▸ Problem requirements
Write out the entire listing below exactly as it appears, minus any pictures.

┏━━

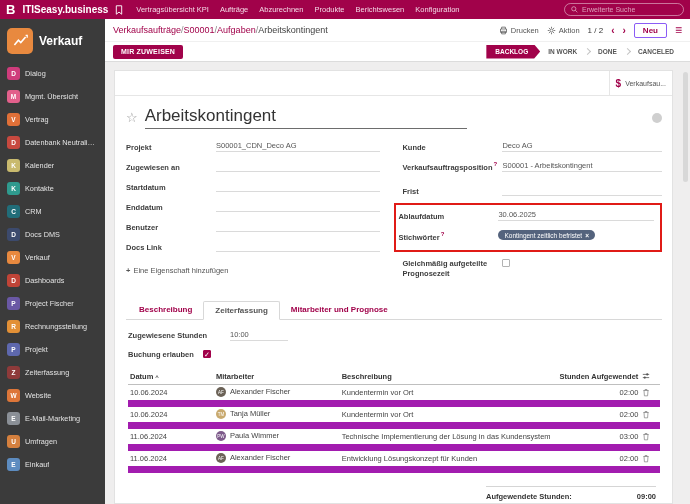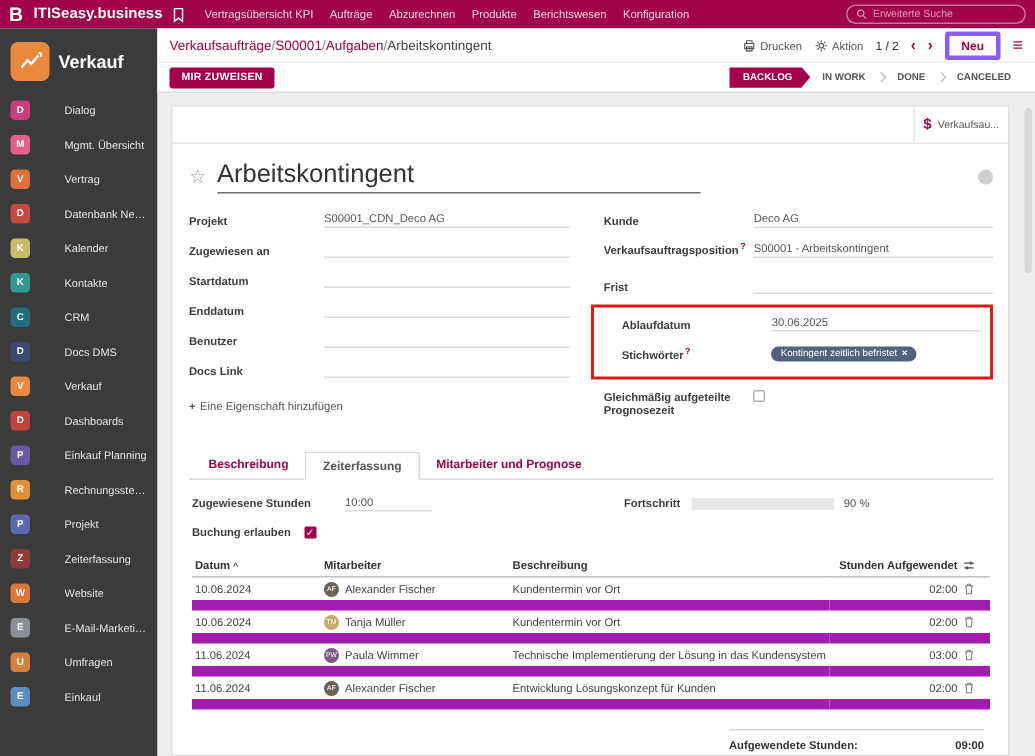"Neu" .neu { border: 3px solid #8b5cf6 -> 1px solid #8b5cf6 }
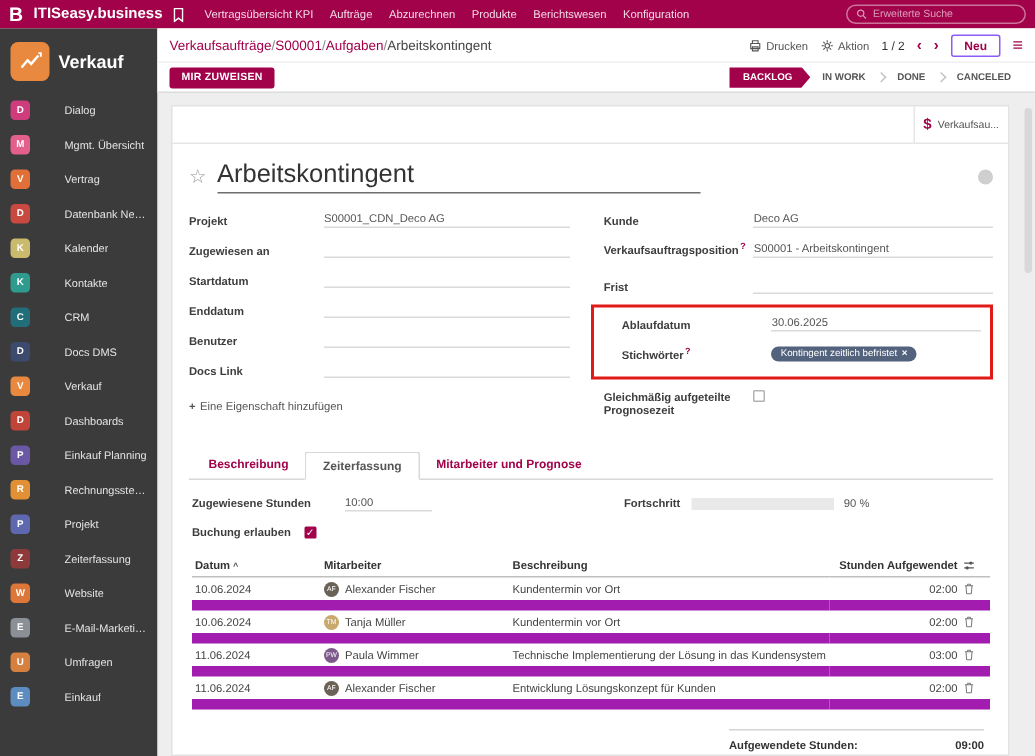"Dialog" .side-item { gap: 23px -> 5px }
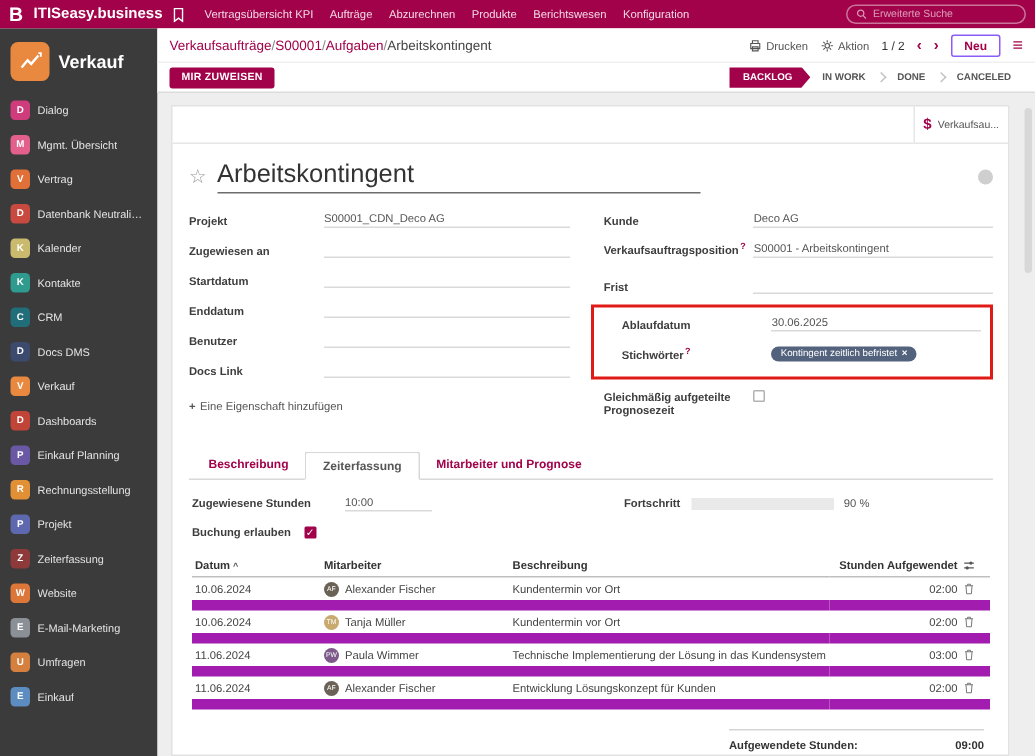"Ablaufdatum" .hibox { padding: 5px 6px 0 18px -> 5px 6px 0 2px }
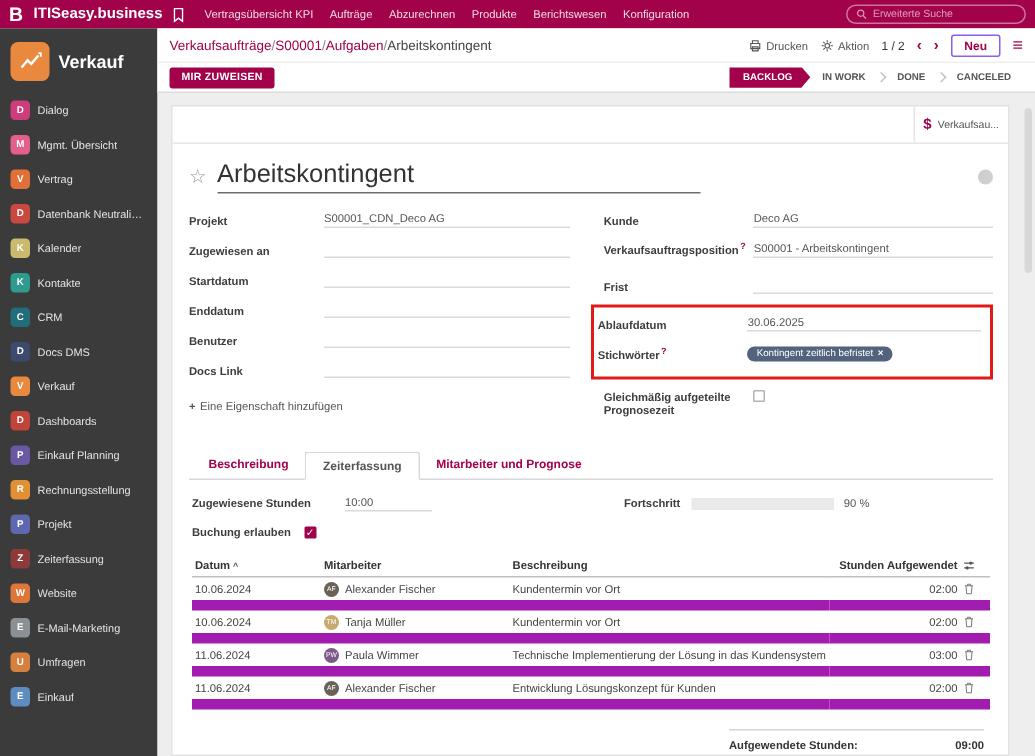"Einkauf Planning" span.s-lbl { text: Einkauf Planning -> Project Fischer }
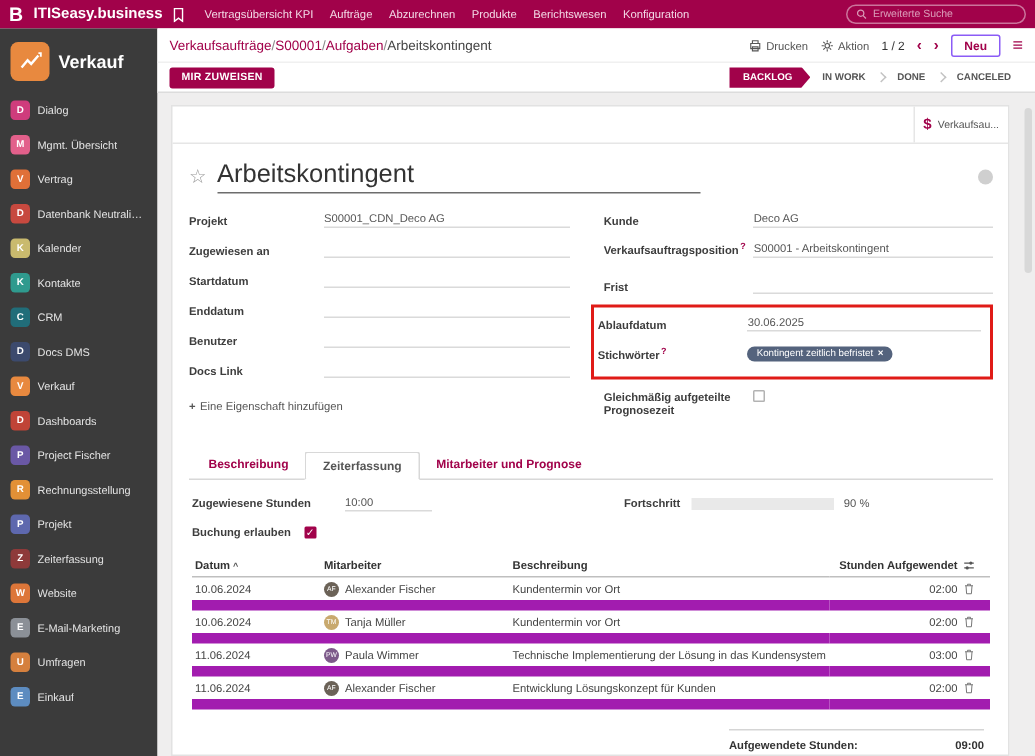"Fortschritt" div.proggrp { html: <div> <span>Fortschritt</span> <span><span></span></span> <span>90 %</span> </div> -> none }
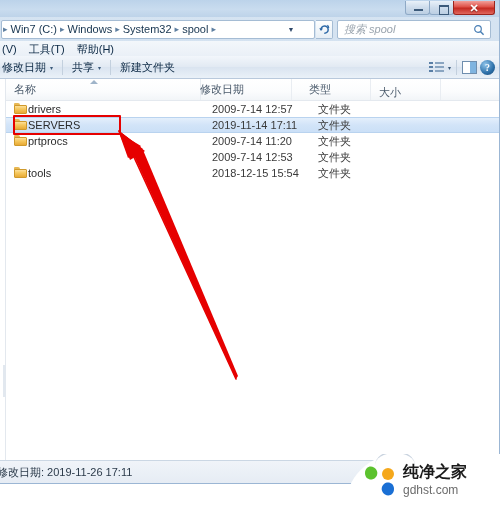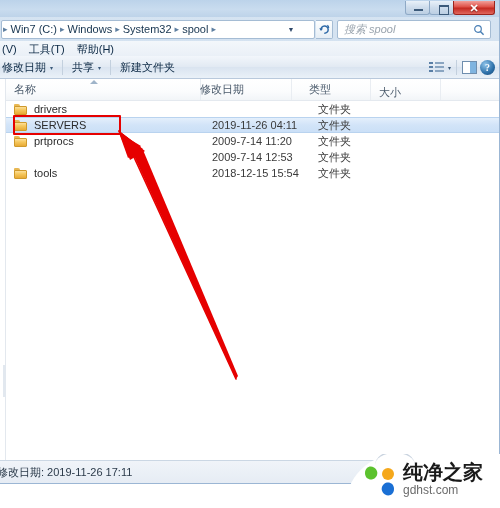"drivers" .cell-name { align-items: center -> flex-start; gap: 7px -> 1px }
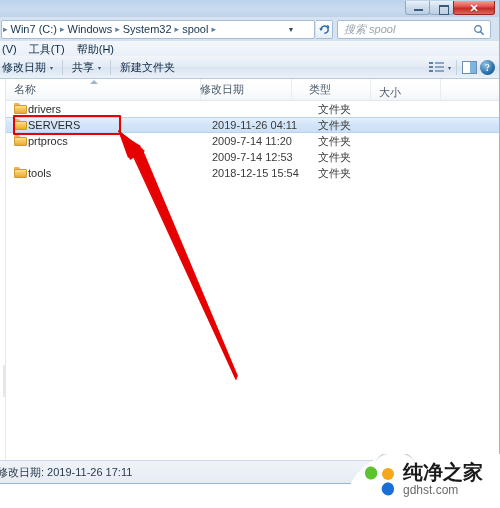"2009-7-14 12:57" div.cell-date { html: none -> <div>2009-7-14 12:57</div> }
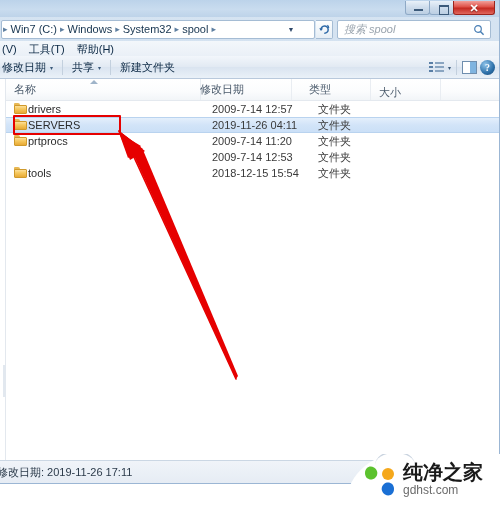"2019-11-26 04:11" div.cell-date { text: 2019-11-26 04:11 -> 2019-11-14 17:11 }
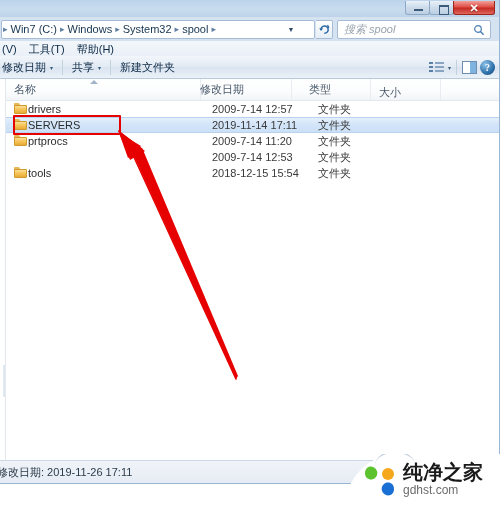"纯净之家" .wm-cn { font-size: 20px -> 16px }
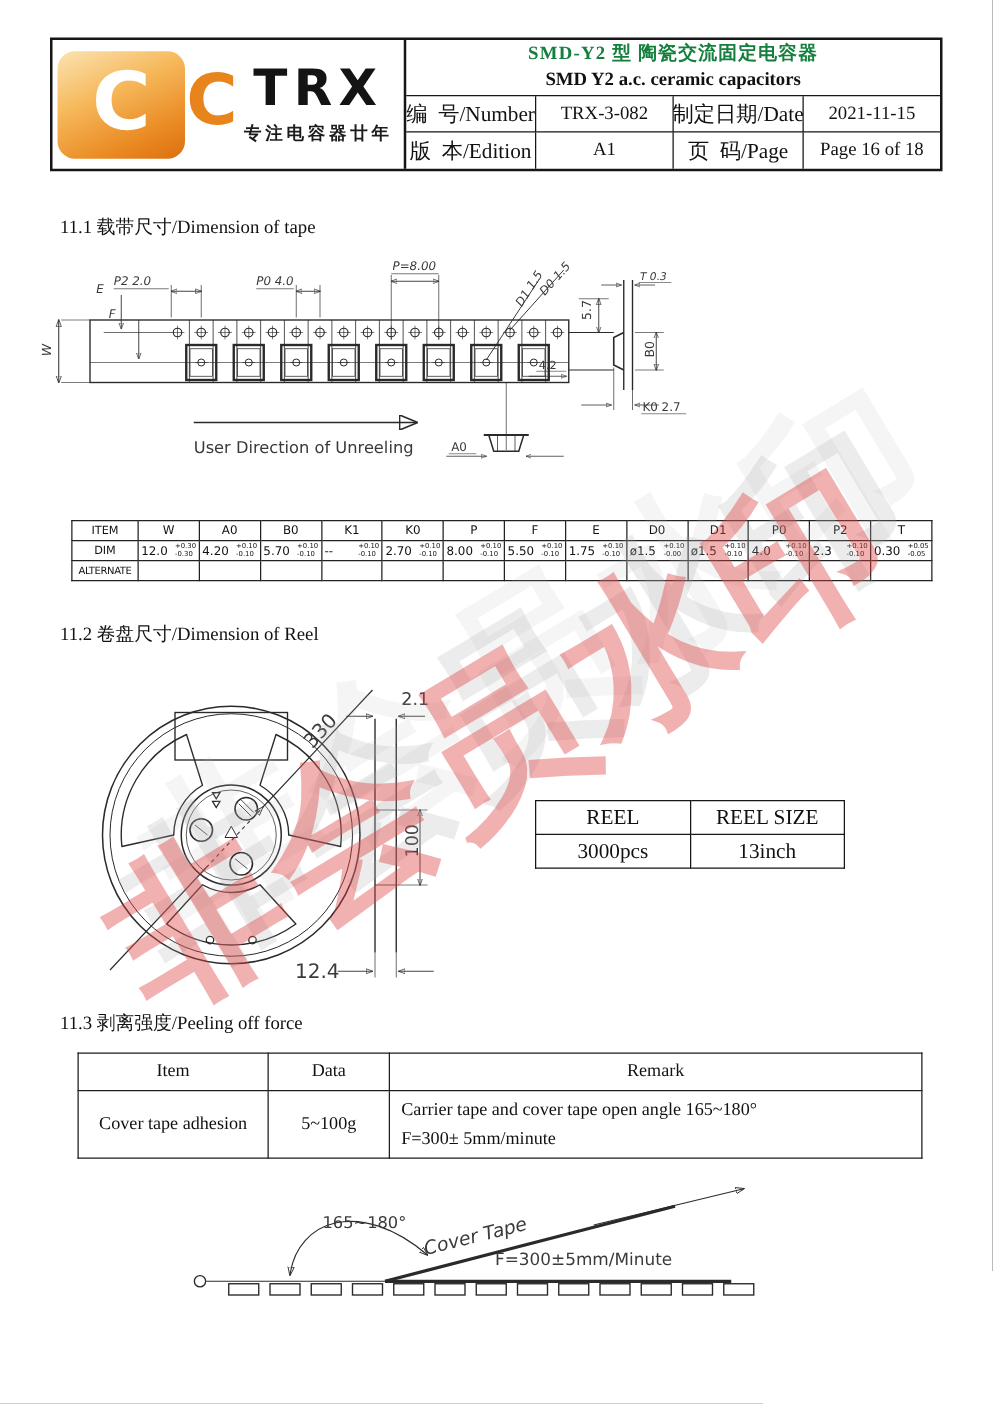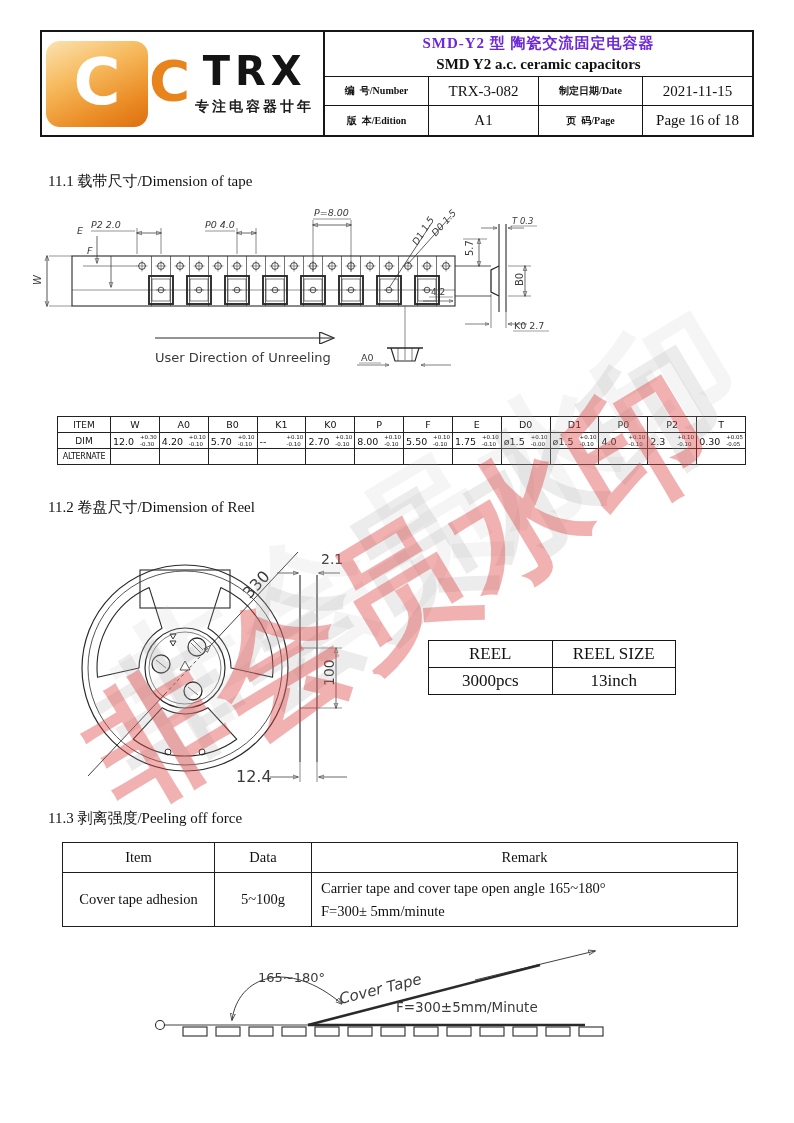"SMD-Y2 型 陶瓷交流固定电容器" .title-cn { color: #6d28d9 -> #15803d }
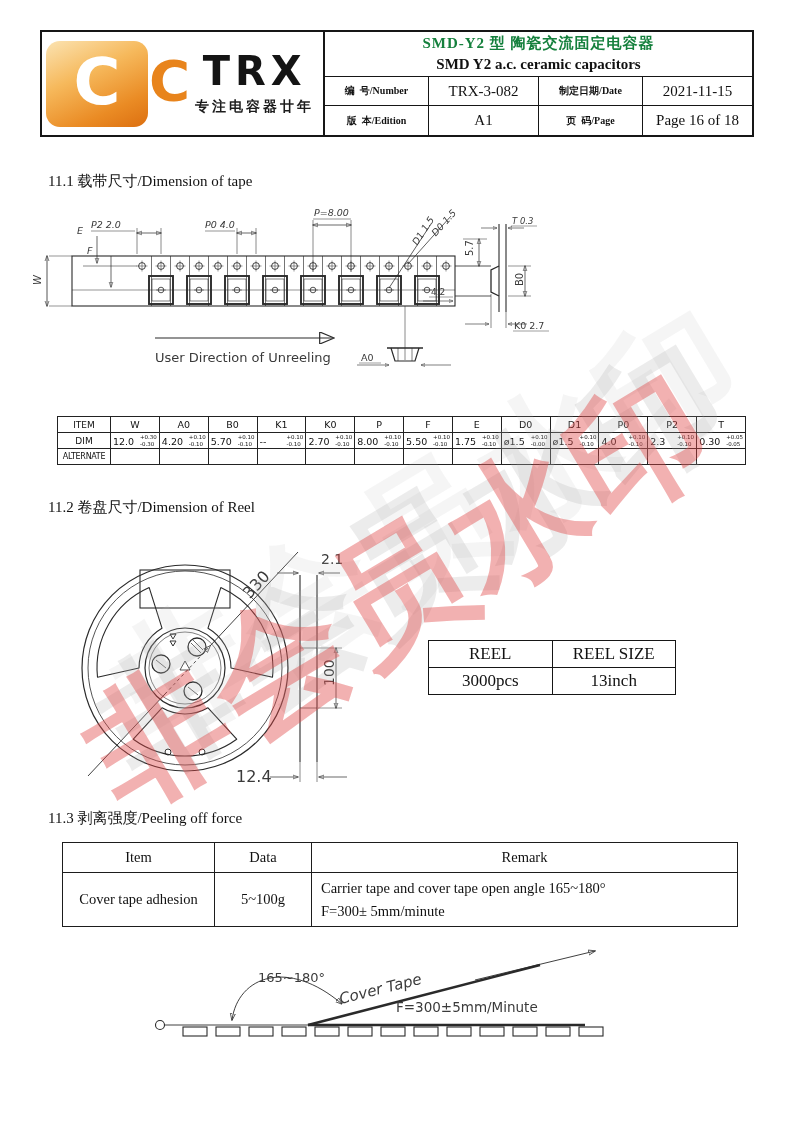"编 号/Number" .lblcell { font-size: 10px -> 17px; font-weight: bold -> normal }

┗━━

▸ Response below
"Neu" .neu { border: 3px solid #8b5cf6 -> 1px solid #8b5cf6 }
"Dialog" .side-item { gap: 23px -> 5px }
"Ablaufdatum" .hibox { padding: 5px 6px 0 18px -> 5px 6px 0 2px }
"Einkauf Planning" span.s-lbl { text: Einkauf Planning -> Project Fischer }
"Fortschritt" div.proggrp { html: <div> <span>Fortschritt</span> <span><span></span></span> <span>90 %</span> </div> -> none }
"drivers" .cell-name { align-items: center -> flex-start; gap: 7px -> 1px }
"2009-7-14 12:57" div.cell-date { html: none -> <div>2009-7-14 12:57</div> }
"2019-11-26 04:11" div.cell-date { text: 2019-11-26 04:11 -> 2019-11-14 17:11 }
"纯净之家" .wm-cn { font-size: 20px -> 16px }
"SMD-Y2 型 陶瓷交流固定电容器" .title-cn { color: #6d28d9 -> #15803d }
"编 号/Number" .lblcell { font-size: 10px -> 17px; font-weight: bold -> normal }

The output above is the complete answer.